▶ [TEXT SECTION]:

-*-

Bindead - a static analysis tool for binaries.
Bindead is an analyzer for executable machine code. It features a disassembler that translates machine code bits into an assembler like language (RREIL) that in turn is then analyzed by the static analysis component using abstract interpretation. As Bindead operates on the machine code level, it can be used without having the source code of the program to be analyzed. In fact, the purpose of Bindead is to help with the reverse engineering of executable code or binaries. The analyzer enables one to reason about all the possible runtime behavior of a program and find potential bugs. To this end we perform a collection of (numeric and symbolic) analyses on the program and are able to infer memory access bounds and various other numeric properties statically, i.e. without running the program.
Components of the analyzer:
The disassembler part is designed around the idea of a modular front-end that produces RREIL code from binary code blobs. It uses pluggable front-ends for the input data (file parsing) and the disassemblers/translators.
Binary file formats:
We are able to parse and extract code sections from Linux (ELF) and Windows (PE) executables and our own
RREIL assembler text files. The input file format for binary code chunks though is built around a simple interface and plugins can easily be added for any other file format. Basically any collection of chunks of bytes can be fed to the analyzer if wrapped in our simplified binary file format.
To analyze the code we currently use a hand-written disassembler that translates the binary representation of machine code (chunks of bytes) into the intermediate language RREIL that is then passed on to the analyzer. We can thus use different disassembler front-ends for different architectures with the same code analyzer. Currently we have disassemblers for Intel x86-32 and x86-64 and for the AVR-8 architecture.
As writing front-ends by hand proved to be tedious and error prone and after discussing the issue with people from the reverse engineering community the consensus was that there should be a simpler way to build and share descriptions for machine instructions. Hence, the Generic Decoder Specification Language Toolkit GDSL was started. The project
allows to specify the syntax and semantics of machine instructions in a domain specific language that was
designed for exactly this purpose. GDSL compiles the instructions specification using one of the available language binding back-ends to a disassembler library that can be plugged into other projects. Currently GDSL comes with disassembler specifications for the Intel x86-32 and x86-64 and the AVR-8 architecture, thus replacing the hand written front-ends of the Bindead analyzer.
The static code analyzer together with the disassembler front-ends comprise a recursive descent disassembler. It reconstructs the control flow graph (CFG) of the code while disassembling and analyzing the binary. Contrary to most common disassemblers (e.g.

-*-

▶ [PROVIDED DATA]:
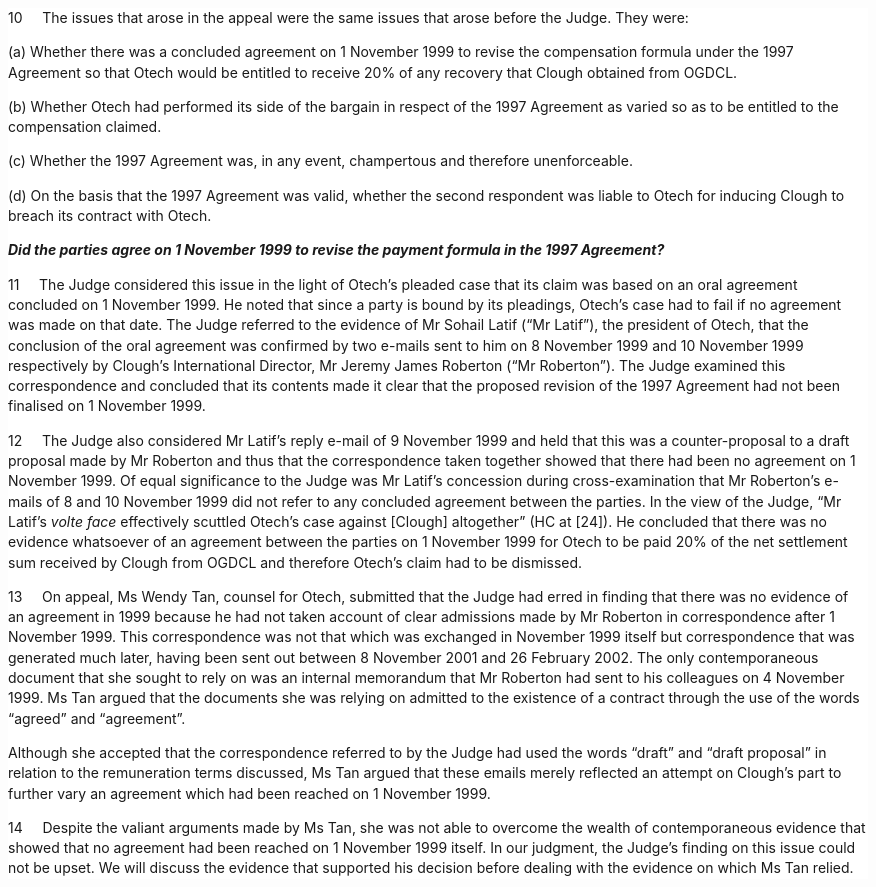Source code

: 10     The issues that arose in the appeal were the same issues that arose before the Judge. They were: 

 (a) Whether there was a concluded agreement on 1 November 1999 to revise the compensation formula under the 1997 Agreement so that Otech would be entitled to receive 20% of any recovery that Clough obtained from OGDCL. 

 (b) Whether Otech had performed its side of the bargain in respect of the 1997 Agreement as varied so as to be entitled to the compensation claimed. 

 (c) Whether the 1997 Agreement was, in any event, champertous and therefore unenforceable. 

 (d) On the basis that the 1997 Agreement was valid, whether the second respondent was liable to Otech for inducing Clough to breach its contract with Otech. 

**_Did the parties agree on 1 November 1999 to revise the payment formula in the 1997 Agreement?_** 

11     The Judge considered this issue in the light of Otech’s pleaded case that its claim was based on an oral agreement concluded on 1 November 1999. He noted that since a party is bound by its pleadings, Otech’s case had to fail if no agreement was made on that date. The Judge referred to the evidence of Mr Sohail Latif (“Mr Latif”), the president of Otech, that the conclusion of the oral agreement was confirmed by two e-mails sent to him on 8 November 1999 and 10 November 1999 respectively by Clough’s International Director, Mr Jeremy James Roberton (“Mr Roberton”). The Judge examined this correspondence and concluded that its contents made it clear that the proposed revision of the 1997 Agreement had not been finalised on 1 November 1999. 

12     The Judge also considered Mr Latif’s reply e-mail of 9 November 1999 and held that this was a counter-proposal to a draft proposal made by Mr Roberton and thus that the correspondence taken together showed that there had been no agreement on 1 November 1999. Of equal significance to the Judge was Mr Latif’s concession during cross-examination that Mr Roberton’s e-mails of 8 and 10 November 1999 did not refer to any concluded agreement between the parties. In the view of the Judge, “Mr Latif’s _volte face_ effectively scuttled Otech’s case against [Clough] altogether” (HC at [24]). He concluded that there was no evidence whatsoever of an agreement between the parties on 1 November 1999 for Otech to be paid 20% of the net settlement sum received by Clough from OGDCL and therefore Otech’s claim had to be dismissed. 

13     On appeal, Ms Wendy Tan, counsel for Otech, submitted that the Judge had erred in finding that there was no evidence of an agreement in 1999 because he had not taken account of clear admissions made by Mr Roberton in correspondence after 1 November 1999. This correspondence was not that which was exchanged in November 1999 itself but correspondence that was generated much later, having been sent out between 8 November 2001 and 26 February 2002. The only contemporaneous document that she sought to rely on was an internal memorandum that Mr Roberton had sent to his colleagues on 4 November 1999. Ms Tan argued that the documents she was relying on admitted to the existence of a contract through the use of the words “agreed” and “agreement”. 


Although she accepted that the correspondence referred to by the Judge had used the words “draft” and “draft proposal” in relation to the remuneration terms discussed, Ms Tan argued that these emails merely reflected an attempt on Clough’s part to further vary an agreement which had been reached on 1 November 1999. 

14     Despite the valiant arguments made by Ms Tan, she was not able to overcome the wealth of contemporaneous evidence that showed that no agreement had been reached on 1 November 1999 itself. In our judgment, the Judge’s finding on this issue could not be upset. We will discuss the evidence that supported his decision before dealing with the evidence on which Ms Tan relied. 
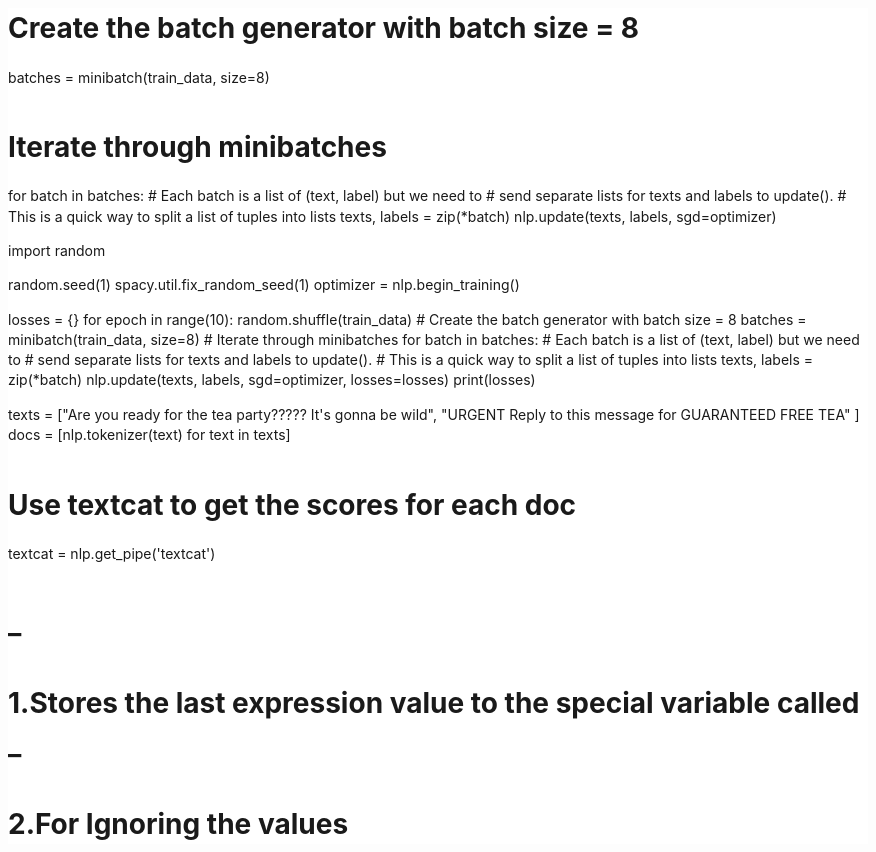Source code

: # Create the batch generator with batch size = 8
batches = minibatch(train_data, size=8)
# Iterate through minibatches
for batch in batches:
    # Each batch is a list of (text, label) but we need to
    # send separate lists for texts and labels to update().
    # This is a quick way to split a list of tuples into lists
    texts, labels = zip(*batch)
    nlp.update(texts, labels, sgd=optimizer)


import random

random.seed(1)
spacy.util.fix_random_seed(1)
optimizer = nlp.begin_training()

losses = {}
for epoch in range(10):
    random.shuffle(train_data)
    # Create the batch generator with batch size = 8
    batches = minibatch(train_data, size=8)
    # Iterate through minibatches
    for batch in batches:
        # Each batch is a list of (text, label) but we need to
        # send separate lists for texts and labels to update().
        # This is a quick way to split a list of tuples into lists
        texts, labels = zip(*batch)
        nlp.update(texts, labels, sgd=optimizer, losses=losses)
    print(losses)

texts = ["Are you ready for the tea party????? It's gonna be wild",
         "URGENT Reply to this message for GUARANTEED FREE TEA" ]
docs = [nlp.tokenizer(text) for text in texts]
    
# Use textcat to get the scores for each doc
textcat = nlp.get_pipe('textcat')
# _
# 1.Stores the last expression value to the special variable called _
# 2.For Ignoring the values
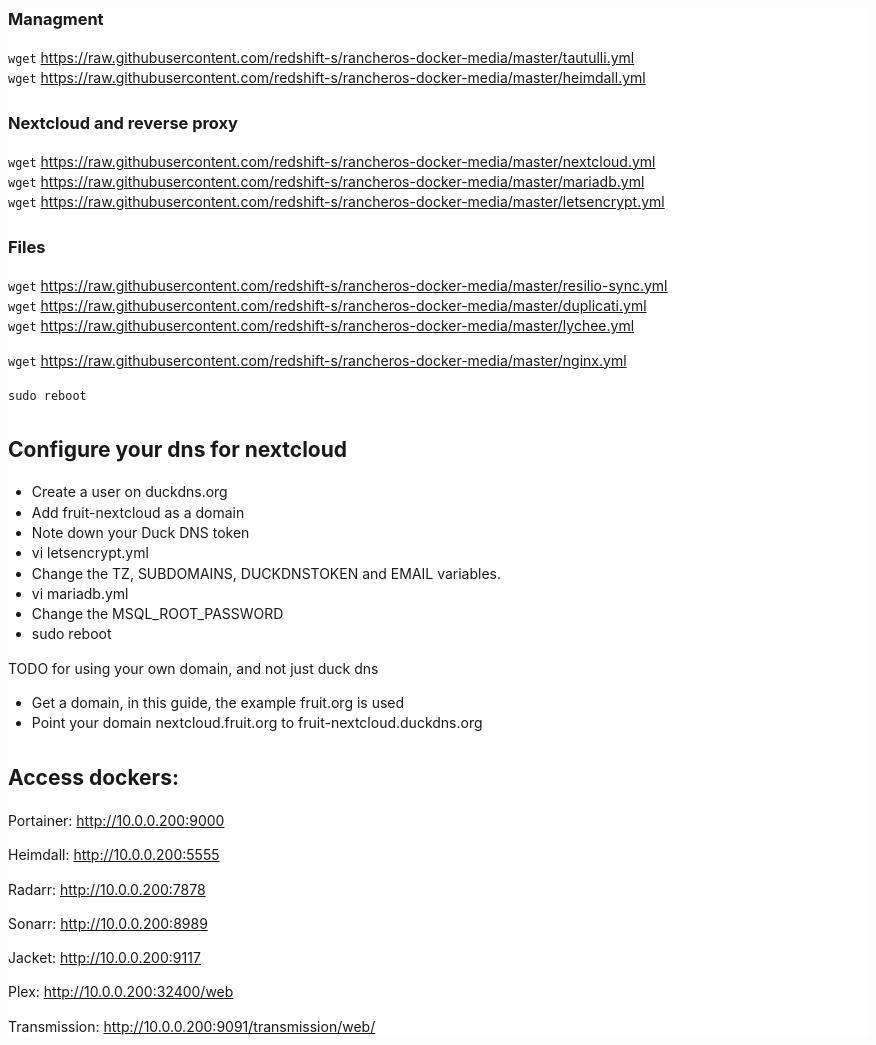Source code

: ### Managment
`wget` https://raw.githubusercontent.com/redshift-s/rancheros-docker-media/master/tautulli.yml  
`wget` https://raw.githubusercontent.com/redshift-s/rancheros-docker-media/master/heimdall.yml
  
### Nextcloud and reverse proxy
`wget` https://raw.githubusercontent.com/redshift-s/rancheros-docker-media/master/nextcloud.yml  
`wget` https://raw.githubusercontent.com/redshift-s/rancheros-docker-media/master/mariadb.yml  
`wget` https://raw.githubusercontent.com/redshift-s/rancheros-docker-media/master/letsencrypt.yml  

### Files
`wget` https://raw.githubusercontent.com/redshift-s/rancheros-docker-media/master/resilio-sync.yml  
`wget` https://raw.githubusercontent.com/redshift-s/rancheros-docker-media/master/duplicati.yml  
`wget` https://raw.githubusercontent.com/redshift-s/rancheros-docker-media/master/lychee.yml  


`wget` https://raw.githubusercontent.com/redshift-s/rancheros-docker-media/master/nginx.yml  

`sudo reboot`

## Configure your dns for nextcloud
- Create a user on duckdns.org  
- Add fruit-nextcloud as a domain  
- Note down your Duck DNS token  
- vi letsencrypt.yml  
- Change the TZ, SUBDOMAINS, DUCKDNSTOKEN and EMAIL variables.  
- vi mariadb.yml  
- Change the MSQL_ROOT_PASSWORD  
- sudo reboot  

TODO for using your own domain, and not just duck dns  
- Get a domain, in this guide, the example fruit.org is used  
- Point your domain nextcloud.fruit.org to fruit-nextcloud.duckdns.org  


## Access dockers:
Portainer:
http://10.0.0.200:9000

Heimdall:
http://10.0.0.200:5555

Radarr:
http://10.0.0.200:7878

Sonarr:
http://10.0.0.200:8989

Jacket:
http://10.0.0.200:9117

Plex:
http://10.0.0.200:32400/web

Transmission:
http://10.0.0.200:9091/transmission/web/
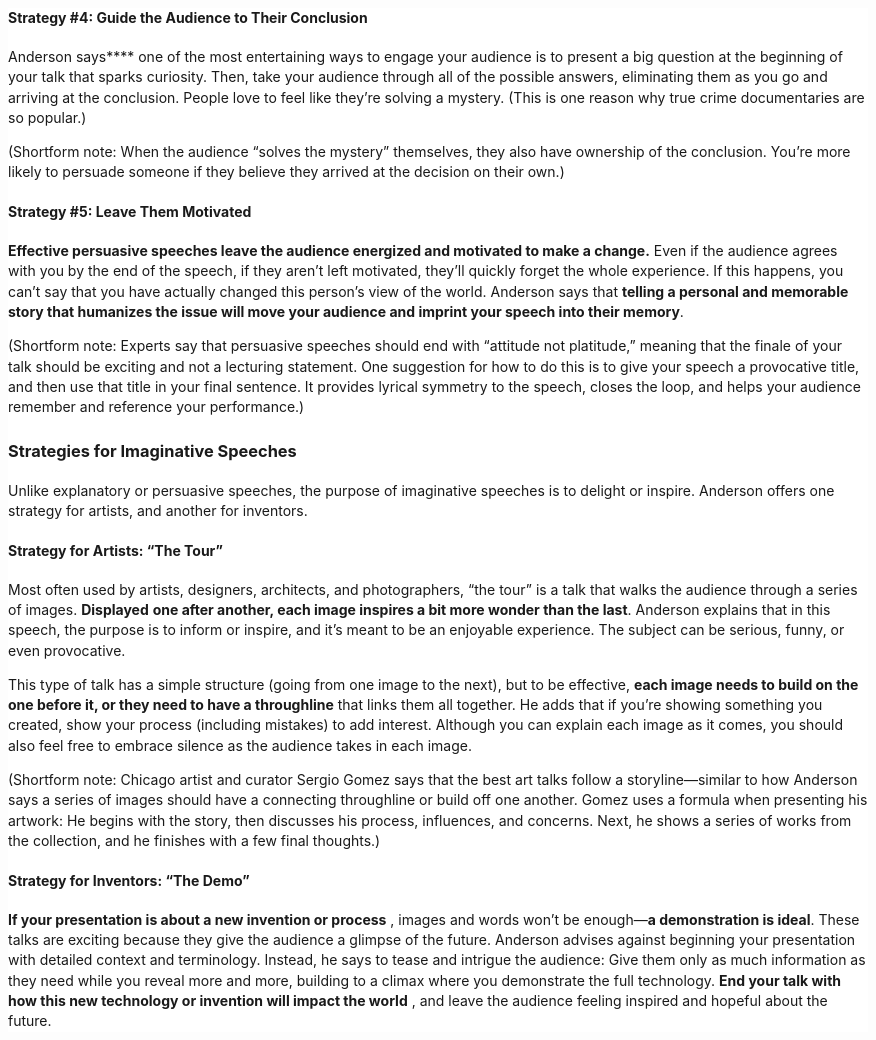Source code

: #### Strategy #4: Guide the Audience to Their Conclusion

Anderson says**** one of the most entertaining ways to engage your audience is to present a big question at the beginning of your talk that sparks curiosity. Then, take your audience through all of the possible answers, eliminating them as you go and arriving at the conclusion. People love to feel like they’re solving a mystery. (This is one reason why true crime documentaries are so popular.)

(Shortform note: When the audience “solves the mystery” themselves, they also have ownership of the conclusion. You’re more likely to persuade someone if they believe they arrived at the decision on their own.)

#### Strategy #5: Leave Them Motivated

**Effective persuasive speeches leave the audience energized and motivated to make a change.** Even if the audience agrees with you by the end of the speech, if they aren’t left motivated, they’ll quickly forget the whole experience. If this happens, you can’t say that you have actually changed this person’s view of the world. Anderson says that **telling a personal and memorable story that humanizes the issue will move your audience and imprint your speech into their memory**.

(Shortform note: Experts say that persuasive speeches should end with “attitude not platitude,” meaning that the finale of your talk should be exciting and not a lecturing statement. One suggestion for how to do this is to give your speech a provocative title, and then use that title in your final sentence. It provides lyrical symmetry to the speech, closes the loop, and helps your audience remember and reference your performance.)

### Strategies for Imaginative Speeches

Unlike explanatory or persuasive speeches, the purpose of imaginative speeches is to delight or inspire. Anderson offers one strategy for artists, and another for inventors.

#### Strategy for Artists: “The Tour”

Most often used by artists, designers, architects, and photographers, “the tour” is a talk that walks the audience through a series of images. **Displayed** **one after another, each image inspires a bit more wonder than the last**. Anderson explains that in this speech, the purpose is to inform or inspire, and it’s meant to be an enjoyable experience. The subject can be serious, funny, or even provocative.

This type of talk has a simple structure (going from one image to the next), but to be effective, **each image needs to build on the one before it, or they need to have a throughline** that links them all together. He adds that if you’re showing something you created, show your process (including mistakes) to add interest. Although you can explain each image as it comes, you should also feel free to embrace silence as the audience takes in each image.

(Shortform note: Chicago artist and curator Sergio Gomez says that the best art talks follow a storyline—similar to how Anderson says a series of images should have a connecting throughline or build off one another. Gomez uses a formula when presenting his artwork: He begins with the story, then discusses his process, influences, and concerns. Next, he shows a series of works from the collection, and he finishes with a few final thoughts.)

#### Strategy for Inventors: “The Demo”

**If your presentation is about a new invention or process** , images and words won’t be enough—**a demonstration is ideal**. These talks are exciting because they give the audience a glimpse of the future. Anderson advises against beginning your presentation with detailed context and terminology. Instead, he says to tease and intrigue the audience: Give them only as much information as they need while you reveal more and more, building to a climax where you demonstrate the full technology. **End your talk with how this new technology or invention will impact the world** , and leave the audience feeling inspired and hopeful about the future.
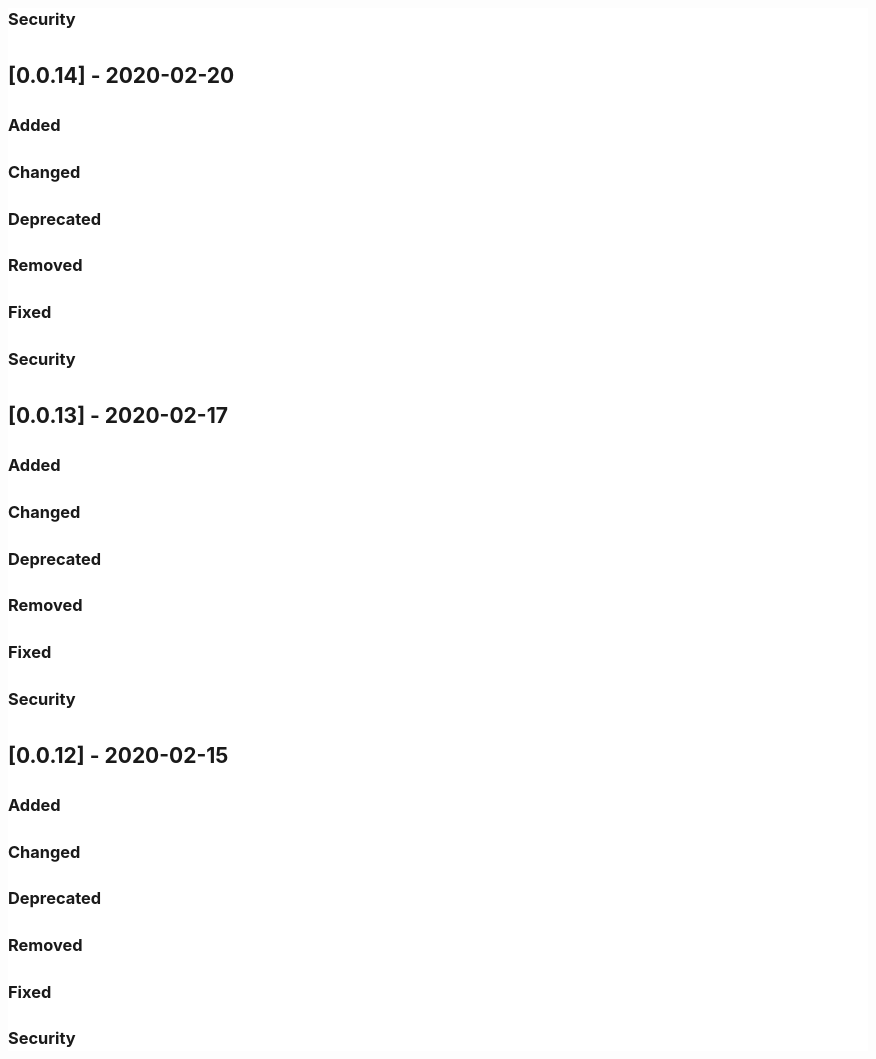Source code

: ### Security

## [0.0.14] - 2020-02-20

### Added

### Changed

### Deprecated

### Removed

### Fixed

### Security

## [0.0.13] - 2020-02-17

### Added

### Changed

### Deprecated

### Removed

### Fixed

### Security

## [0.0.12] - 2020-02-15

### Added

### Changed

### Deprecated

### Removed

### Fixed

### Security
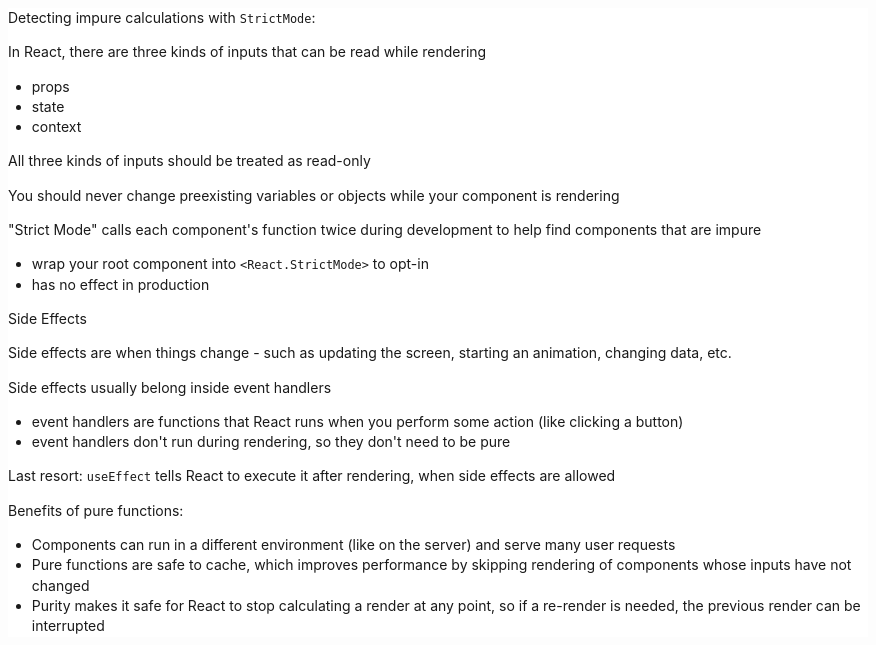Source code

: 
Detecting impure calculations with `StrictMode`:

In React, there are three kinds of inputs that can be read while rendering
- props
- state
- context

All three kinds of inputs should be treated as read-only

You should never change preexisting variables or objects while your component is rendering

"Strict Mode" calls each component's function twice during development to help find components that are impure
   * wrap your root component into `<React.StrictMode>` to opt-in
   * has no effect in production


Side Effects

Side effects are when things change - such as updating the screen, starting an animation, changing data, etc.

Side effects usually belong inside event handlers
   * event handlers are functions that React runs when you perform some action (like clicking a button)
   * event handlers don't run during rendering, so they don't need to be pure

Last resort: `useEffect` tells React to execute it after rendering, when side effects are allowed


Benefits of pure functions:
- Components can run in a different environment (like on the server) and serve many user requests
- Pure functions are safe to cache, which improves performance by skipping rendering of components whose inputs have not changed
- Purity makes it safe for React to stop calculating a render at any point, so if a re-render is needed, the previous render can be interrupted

-*-

▶ [TASK SET]:
a) Answer these from the Bindead text:
(i) Into what intermediate language does the disassembler translate machine code?
(ii) Which two executable formats, one from Linux and one from Windows, can it parse?
(iii) What does the name GDSL stand for?
b) Continue the Bindead text from where it stops.
The rows come from a different source than the Bindead text.

▶ [RESULTS BY TASK]:
a)
(i) RREIL
(ii) ELF for Linux and PE for Windows
(iii) Generic Decoder Specification Language Toolkit

b)
objdump) that perform a linear sweep over the code, because of the recursive disassembly method and our static analysis we are able to follow the control flow of the code (e.g. indirect jumps and calls). Thus our disassembler usually produces less disassembly errors (wrongly decoded instructions), discovers more code (code vs. data problem) and is more robust when dealing with obfuscated code. However, an in depth comparison with existing disassemblers given all these problem cases has not been performed. The above statement is thus about the theoretical implications of our disassembler architecture and it depends on the performance and precision of the static analyzer component.
Intermediate Language (RREIL)
The static analyzer uses an intermediate language that was designed to be minimal, concise and
suitable for numeric analyses. The language is inspired by the ideas that went into Zynamics' REIL adding revisions for some shortcomings of REIL. For example by exposing
comparisons explicitly the memory bounds analysis can be greatly improved. Hence the name RREIL for Relational REIL where REIL is an acronym for Reverse Engineering Intermediate Language.
More information on the features of the language and its semantics can be found on the RREIL introduction page and in the PhD Thesis about the analyzer or the WCRE 11 paper.
In addition to the disassembler front-ends that translate binary code to RREIL we also have an assembler to RREIL. This allows us to write test examples for the analyzer directly in RREIL without the necessity to first compile code and disassemble it.
The main part of the analyzer is the static analysis part that employs abstract interpretation with a stack of so-called abstract domains (numeric and symbolic) to infer program properties and variable values for each program point. The diagram below gives an overview of the analyzer with an emphasis on the stack of abstract domains. The main point is that the domains operate on an input language and the language becomes simpler for the bottom of the domains stack, e.g. pointers and variable sizes do not exist at the lowest level anymore. The modular design makes it fairly easy to try out new analyses due to the simplification of concerns mentioned above. As the interfaces between the domains are only defined by the input language it is easy to plug in new domains that solve a special and constrained problem.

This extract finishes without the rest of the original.